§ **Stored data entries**
• • • •

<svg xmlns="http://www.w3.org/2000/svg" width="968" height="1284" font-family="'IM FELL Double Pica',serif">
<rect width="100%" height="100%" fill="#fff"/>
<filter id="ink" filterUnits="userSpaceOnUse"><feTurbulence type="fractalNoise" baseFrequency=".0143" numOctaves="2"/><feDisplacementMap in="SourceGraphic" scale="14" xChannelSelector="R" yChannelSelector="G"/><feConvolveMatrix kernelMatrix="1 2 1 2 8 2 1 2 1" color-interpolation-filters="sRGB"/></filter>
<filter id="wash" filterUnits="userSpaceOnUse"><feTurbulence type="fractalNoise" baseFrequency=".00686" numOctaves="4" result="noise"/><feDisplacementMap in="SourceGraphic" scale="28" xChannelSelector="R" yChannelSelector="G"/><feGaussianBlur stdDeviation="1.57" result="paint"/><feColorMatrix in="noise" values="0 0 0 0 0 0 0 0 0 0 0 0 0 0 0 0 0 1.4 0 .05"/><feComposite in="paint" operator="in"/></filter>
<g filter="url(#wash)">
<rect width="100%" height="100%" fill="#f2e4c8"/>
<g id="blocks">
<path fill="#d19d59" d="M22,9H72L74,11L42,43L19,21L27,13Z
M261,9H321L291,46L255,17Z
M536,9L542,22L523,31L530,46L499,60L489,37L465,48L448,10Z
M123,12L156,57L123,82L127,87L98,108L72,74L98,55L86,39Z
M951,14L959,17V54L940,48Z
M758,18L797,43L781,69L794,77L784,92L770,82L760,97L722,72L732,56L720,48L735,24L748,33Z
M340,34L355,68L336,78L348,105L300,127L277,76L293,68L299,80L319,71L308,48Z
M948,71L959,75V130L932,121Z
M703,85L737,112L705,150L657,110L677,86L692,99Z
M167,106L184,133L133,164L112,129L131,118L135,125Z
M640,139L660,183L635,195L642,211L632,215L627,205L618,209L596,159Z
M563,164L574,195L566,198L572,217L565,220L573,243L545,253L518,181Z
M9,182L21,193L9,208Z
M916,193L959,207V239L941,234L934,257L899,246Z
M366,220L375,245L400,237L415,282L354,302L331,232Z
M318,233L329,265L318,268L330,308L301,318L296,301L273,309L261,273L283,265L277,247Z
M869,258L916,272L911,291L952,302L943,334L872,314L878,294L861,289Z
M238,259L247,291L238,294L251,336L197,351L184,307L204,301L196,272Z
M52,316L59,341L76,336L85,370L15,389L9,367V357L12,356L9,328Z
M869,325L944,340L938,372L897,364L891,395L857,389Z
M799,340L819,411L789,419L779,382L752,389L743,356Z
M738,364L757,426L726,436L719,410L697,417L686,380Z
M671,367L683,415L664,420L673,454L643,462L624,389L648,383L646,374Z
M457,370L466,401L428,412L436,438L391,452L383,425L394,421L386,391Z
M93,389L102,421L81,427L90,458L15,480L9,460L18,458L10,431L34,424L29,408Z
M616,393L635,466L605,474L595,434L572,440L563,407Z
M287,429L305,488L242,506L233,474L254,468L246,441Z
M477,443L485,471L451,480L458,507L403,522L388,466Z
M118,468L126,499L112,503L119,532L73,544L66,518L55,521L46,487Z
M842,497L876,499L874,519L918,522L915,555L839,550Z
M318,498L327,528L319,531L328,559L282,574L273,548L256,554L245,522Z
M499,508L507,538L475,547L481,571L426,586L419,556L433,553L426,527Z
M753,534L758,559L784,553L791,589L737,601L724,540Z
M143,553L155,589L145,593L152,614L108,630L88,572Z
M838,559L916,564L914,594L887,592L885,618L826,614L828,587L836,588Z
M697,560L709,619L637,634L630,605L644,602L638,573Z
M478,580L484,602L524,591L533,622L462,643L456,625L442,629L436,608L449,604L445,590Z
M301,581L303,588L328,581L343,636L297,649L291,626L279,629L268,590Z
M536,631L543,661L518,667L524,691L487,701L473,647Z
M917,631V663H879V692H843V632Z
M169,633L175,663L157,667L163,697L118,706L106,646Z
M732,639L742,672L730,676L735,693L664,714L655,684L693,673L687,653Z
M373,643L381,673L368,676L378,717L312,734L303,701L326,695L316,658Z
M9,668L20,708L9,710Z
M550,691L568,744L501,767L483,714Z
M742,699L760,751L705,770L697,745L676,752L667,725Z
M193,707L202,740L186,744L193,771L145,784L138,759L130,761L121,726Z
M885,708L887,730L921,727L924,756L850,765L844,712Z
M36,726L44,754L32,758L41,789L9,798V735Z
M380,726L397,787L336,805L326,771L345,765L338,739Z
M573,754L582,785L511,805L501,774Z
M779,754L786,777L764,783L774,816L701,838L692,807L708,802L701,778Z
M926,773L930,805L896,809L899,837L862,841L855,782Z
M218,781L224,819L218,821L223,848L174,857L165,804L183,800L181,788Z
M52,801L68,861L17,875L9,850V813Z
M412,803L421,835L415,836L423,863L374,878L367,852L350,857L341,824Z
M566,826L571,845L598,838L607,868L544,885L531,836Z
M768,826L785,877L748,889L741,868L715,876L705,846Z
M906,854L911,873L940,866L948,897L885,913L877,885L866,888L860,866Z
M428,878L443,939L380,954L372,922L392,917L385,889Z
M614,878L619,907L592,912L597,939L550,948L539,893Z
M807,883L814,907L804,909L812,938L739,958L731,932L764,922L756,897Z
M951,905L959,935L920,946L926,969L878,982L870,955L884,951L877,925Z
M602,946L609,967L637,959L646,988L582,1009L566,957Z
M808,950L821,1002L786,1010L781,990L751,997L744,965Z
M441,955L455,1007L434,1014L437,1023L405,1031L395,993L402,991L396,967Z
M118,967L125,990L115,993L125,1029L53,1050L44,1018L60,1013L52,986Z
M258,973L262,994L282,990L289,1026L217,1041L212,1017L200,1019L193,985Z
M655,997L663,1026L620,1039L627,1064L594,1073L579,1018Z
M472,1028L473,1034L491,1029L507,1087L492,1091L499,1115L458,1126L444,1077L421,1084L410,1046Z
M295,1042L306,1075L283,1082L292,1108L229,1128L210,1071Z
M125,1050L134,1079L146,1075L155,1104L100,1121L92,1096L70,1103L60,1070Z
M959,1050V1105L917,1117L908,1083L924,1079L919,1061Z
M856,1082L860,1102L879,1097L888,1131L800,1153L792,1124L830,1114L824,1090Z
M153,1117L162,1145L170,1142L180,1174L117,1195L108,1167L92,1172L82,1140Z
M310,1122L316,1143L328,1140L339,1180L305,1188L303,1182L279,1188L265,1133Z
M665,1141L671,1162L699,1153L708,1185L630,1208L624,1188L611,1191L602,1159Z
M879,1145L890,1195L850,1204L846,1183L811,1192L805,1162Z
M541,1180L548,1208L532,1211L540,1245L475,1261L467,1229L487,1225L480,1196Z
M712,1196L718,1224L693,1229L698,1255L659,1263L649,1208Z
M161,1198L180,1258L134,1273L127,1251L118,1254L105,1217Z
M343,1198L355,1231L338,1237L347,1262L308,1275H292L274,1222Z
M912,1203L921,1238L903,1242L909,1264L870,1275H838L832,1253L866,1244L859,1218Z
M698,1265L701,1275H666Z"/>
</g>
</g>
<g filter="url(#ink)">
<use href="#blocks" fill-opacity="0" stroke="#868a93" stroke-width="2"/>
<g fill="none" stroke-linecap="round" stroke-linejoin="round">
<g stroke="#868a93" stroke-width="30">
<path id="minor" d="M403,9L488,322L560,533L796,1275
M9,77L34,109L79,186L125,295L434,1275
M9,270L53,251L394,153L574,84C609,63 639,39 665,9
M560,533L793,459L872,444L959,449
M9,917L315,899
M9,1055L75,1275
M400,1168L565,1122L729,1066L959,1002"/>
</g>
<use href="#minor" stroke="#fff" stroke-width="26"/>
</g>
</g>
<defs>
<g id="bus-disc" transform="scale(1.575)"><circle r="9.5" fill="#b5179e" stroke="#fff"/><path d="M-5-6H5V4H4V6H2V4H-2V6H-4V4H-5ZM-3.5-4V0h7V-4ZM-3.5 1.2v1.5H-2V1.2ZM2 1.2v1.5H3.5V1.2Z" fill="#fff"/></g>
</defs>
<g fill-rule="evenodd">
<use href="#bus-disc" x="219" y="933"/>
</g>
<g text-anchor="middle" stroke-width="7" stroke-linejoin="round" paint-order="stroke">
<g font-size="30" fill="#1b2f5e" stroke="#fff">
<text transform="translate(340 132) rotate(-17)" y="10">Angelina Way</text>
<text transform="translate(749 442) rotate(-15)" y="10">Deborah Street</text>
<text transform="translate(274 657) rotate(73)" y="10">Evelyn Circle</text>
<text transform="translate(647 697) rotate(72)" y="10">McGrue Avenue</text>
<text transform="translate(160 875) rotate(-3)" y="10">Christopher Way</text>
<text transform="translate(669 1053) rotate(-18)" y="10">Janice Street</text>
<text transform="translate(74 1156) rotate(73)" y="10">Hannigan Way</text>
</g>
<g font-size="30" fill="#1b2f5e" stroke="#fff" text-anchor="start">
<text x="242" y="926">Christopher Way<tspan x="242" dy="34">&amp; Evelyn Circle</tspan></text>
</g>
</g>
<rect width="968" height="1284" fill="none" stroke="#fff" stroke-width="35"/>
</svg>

• • • •

§ **Exercise description**
If a line in the entries above contains the word "wash", copy it.

§ **Reply to the exercise**
<filter id="wash" filterUnits="userSpaceOnUse"><feTurbulence type="fractalNoise" baseFrequency=".00686" numOctaves="4" result="noise"/><feDisplacementMap in="SourceGraphic" scale="28" xChannelSelector="R" yChannelSelector="G"/><feGaussianBlur stdDeviation="1.57" result="paint"/><feColorMatrix in="noise" values="0 0 0 0 0 0 0 0 0 0 0 0 0 0 0 0 0 1.4 0 .05"/><feComposite in="paint" operator="in"/></filter>
<g filter="url(#wash)">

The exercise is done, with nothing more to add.